*RECORDS FOR PROCESSING*

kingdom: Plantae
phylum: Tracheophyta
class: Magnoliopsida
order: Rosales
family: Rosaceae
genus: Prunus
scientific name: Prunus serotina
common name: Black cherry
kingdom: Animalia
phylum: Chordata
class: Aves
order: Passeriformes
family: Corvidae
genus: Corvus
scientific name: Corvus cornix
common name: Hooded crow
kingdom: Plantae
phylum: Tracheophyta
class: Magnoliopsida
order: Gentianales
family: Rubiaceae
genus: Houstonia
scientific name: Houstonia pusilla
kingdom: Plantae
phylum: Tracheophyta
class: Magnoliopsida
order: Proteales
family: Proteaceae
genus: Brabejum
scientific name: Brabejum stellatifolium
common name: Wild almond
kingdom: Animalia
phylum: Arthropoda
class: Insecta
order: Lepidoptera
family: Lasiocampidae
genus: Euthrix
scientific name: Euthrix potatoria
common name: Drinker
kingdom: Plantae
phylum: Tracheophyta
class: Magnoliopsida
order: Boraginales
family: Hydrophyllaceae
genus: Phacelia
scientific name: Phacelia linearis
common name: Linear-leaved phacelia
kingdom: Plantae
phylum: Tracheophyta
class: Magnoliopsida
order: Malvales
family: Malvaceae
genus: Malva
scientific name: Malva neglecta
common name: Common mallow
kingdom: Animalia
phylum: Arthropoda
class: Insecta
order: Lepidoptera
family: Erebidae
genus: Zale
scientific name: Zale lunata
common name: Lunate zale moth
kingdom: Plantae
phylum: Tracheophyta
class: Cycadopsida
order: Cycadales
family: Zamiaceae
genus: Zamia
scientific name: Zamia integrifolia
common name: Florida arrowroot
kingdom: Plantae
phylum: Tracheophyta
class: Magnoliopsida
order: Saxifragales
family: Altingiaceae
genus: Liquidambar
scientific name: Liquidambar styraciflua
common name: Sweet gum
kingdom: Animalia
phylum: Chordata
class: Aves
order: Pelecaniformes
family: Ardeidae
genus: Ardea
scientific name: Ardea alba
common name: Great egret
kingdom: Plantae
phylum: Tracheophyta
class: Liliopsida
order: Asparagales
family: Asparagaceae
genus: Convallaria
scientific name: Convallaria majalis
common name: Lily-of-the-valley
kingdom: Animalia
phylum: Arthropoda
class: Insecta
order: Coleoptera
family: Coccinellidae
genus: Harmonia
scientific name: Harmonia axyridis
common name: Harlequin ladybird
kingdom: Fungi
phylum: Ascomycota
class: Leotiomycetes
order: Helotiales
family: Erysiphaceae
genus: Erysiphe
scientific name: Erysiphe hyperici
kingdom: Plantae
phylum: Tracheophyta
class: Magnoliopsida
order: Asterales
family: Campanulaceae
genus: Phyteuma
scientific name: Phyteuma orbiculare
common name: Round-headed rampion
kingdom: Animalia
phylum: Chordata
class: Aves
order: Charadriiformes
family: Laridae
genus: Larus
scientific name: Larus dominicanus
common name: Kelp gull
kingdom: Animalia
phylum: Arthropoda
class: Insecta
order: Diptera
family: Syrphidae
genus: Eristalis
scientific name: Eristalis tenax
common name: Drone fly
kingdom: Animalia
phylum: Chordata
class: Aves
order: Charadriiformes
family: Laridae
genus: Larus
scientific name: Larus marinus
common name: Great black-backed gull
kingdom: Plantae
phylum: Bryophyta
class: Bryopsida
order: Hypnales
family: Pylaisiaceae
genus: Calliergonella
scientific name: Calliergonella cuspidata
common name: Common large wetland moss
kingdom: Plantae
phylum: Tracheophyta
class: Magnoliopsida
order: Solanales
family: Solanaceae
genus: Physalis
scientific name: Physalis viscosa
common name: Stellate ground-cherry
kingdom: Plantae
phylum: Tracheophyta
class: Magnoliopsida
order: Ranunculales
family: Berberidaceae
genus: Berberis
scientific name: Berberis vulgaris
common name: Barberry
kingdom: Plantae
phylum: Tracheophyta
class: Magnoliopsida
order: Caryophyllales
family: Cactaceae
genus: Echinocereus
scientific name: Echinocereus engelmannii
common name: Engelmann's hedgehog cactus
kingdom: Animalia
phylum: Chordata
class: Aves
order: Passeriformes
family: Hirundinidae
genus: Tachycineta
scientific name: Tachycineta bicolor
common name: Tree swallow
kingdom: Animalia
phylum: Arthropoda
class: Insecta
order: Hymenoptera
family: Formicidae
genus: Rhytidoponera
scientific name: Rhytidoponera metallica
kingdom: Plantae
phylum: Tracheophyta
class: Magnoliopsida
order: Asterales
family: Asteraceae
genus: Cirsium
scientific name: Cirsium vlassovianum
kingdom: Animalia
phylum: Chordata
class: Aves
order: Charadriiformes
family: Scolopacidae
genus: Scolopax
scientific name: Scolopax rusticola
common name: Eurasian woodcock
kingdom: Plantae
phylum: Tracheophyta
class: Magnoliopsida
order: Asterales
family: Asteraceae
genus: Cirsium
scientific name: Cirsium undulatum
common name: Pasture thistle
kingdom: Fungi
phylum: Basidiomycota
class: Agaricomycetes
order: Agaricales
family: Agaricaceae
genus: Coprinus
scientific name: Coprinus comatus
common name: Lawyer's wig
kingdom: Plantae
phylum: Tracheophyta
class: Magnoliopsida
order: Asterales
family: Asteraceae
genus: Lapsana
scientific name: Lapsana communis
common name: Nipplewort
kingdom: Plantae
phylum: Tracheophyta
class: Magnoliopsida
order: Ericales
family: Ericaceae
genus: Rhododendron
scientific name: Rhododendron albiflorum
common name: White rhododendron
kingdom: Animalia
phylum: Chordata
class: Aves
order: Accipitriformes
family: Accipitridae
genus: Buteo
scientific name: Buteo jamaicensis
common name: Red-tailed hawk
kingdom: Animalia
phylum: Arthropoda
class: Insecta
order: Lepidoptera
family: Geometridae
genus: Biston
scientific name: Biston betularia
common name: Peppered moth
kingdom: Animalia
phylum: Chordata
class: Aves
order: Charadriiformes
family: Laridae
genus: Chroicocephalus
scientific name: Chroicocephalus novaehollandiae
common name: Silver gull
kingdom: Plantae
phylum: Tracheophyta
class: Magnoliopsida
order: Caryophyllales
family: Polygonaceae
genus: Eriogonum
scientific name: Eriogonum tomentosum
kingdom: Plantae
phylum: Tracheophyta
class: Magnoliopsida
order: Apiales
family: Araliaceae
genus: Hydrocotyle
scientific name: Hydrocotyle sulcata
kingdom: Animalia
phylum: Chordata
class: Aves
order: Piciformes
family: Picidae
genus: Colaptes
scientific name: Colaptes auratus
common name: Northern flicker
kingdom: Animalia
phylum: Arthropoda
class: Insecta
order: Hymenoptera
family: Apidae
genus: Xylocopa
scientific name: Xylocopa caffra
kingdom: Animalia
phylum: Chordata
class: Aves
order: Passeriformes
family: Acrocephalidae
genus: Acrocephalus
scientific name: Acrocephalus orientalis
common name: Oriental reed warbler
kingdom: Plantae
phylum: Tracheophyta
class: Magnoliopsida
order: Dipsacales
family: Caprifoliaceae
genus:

*WHAT IS REQUIRED*
Reproduce every line of the material above word for word, in the same order and without changing any name.

*WORKED ANSWER*
kingdom: Plantae
phylum: Tracheophyta
class: Magnoliopsida
order: Rosales
family: Rosaceae
genus: Prunus
scientific name: Prunus serotina
common name: Black cherry
kingdom: Animalia
phylum: Chordata
class: Aves
order: Passeriformes
family: Corvidae
genus: Corvus
scientific name: Corvus cornix
common name: Hooded crow
kingdom: Plantae
phylum: Tracheophyta
class: Magnoliopsida
order: Gentianales
family: Rubiaceae
genus: Houstonia
scientific name: Houstonia pusilla
kingdom: Plantae
phylum: Tracheophyta
class: Magnoliopsida
order: Proteales
family: Proteaceae
genus: Brabejum
scientific name: Brabejum stellatifolium
common name: Wild almond
kingdom: Animalia
phylum: Arthropoda
class: Insecta
order: Lepidoptera
family: Lasiocampidae
genus: Euthrix
scientific name: Euthrix potatoria
common name: Drinker
kingdom: Plantae
phylum: Tracheophyta
class: Magnoliopsida
order: Boraginales
family: Hydrophyllaceae
genus: Phacelia
scientific name: Phacelia linearis
common name: Linear-leaved phacelia
kingdom: Plantae
phylum: Tracheophyta
class: Magnoliopsida
order: Malvales
family: Malvaceae
genus: Malva
scientific name: Malva neglecta
common name: Common mallow
kingdom: Animalia
phylum: Arthropoda
class: Insecta
order: Lepidoptera
family: Erebidae
genus: Zale
scientific name: Zale lunata
common name: Lunate zale moth
kingdom: Plantae
phylum: Tracheophyta
class: Cycadopsida
order: Cycadales
family: Zamiaceae
genus: Zamia
scientific name: Zamia integrifolia
common name: Florida arrowroot
kingdom: Plantae
phylum: Tracheophyta
class: Magnoliopsida
order: Saxifragales
family: Altingiaceae
genus: Liquidambar
scientific name: Liquidambar styraciflua
common name: Sweet gum
kingdom: Animalia
phylum: Chordata
class: Aves
order: Pelecaniformes
family: Ardeidae
genus: Ardea
scientific name: Ardea alba
common name: Great egret
kingdom: Plantae
phylum: Tracheophyta
class: Liliopsida
order: Asparagales
family: Asparagaceae
genus: Convallaria
scientific name: Convallaria majalis
common name: Lily-of-the-valley
kingdom: Animalia
phylum: Arthropoda
class: Insecta
order: Coleoptera
family: Coccinellidae
genus: Harmonia
scientific name: Harmonia axyridis
common name: Harlequin ladybird
kingdom: Fungi
phylum: Ascomycota
class: Leotiomycetes
order: Helotiales
family: Erysiphaceae
genus: Erysiphe
scientific name: Erysiphe hyperici
kingdom: Plantae
phylum: Tracheophyta
class: Magnoliopsida
order: Asterales
family: Campanulaceae
genus: Phyteuma
scientific name: Phyteuma orbiculare
common name: Round-headed rampion
kingdom: Animalia
phylum: Chordata
class: Aves
order: Charadriiformes
family: Laridae
genus: Larus
scientific name: Larus dominicanus
common name: Kelp gull
kingdom: Animalia
phylum: Arthropoda
class: Insecta
order: Diptera
family: Syrphidae
genus: Eristalis
scientific name: Eristalis tenax
common name: Drone fly
kingdom: Animalia
phylum: Chordata
class: Aves
order: Charadriiformes
family: Laridae
genus: Larus
scientific name: Larus marinus
common name: Great black-backed gull
kingdom: Plantae
phylum: Bryophyta
class: Bryopsida
order: Hypnales
family: Pylaisiaceae
genus: Calliergonella
scientific name: Calliergonella cuspidata
common name: Common large wetland moss
kingdom: Plantae
phylum: Tracheophyta
class: Magnoliopsida
order: Solanales
family: Solanaceae
genus: Physalis
scientific name: Physalis viscosa
common name: Stellate ground-cherry
kingdom: Plantae
phylum: Tracheophyta
class: Magnoliopsida
order: Ranunculales
family: Berberidaceae
genus: Berberis
scientific name: Berberis vulgaris
common name: Barberry
kingdom: Plantae
phylum: Tracheophyta
class: Magnoliopsida
order: Caryophyllales
family: Cactaceae
genus: Echinocereus
scientific name: Echinocereus engelmannii
common name: Engelmann's hedgehog cactus
kingdom: Animalia
phylum: Chordata
class: Aves
order: Passeriformes
family: Hirundinidae
genus: Tachycineta
scientific name: Tachycineta bicolor
common name: Tree swallow
kingdom: Animalia
phylum: Arthropoda
class: Insecta
order: Hymenoptera
family: Formicidae
genus: Rhytidoponera
scientific name: Rhytidoponera metallica
kingdom: Plantae
phylum: Tracheophyta
class: Magnoliopsida
order: Asterales
family: Asteraceae
genus: Cirsium
scientific name: Cirsium vlassovianum
kingdom: Animalia
phylum: Chordata
class: Aves
order: Charadriiformes
family: Scolopacidae
genus: Scolopax
scientific name: Scolopax rusticola
common name: Eurasian woodcock
kingdom: Plantae
phylum: Tracheophyta
class: Magnoliopsida
order: Asterales
family: Asteraceae
genus: Cirsium
scientific name: Cirsium undulatum
common name: Pasture thistle
kingdom: Fungi
phylum: Basidiomycota
class: Agaricomycetes
order: Agaricales
family: Agaricaceae
genus: Coprinus
scientific name: Coprinus comatus
common name: Lawyer's wig
kingdom: Plantae
phylum: Tracheophyta
class: Magnoliopsida
order: Asterales
family: Asteraceae
genus: Lapsana
scientific name: Lapsana communis
common name: Nipplewort
kingdom: Plantae
phylum: Tracheophyta
class: Magnoliopsida
order: Ericales
family: Ericaceae
genus: Rhododendron
scientific name: Rhododendron albiflorum
common name: White rhododendron
kingdom: Animalia
phylum: Chordata
class: Aves
order: Accipitriformes
family: Accipitridae
genus: Buteo
scientific name: Buteo jamaicensis
common name: Red-tailed hawk
kingdom: Animalia
phylum: Arthropoda
class: Insecta
order: Lepidoptera
family: Geometridae
genus: Biston
scientific name: Biston betularia
common name: Peppered moth
kingdom: Animalia
phylum: Chordata
class: Aves
order: Charadriiformes
family: Laridae
genus: Chroicocephalus
scientific name: Chroicocephalus novaehollandiae
common name: Silver gull
kingdom: Plantae
phylum: Tracheophyta
class: Magnoliopsida
order: Caryophyllales
family: Polygonaceae
genus: Eriogonum
scientific name: Eriogonum tomentosum
kingdom: Plantae
phylum: Tracheophyta
class: Magnoliopsida
order: Apiales
family: Araliaceae
genus: Hydrocotyle
scientific name: Hydrocotyle sulcata
kingdom: Animalia
phylum: Chordata
class: Aves
order: Piciformes
family: Picidae
genus: Colaptes
scientific name: Colaptes auratus
common name: Northern flicker
kingdom: Animalia
phylum: Arthropoda
class: Insecta
order: Hymenoptera
family: Apidae
genus: Xylocopa
scientific name: Xylocopa caffra
kingdom: Animalia
phylum: Chordata
class: Aves
order: Passeriformes
family: Acrocephalidae
genus: Acrocephalus
scientific name: Acrocephalus orientalis
common name: Oriental reed warbler
kingdom: Plantae
phylum: Tracheophyta
class: Magnoliopsida
order: Dipsacales
family: Caprifoliaceae
genus:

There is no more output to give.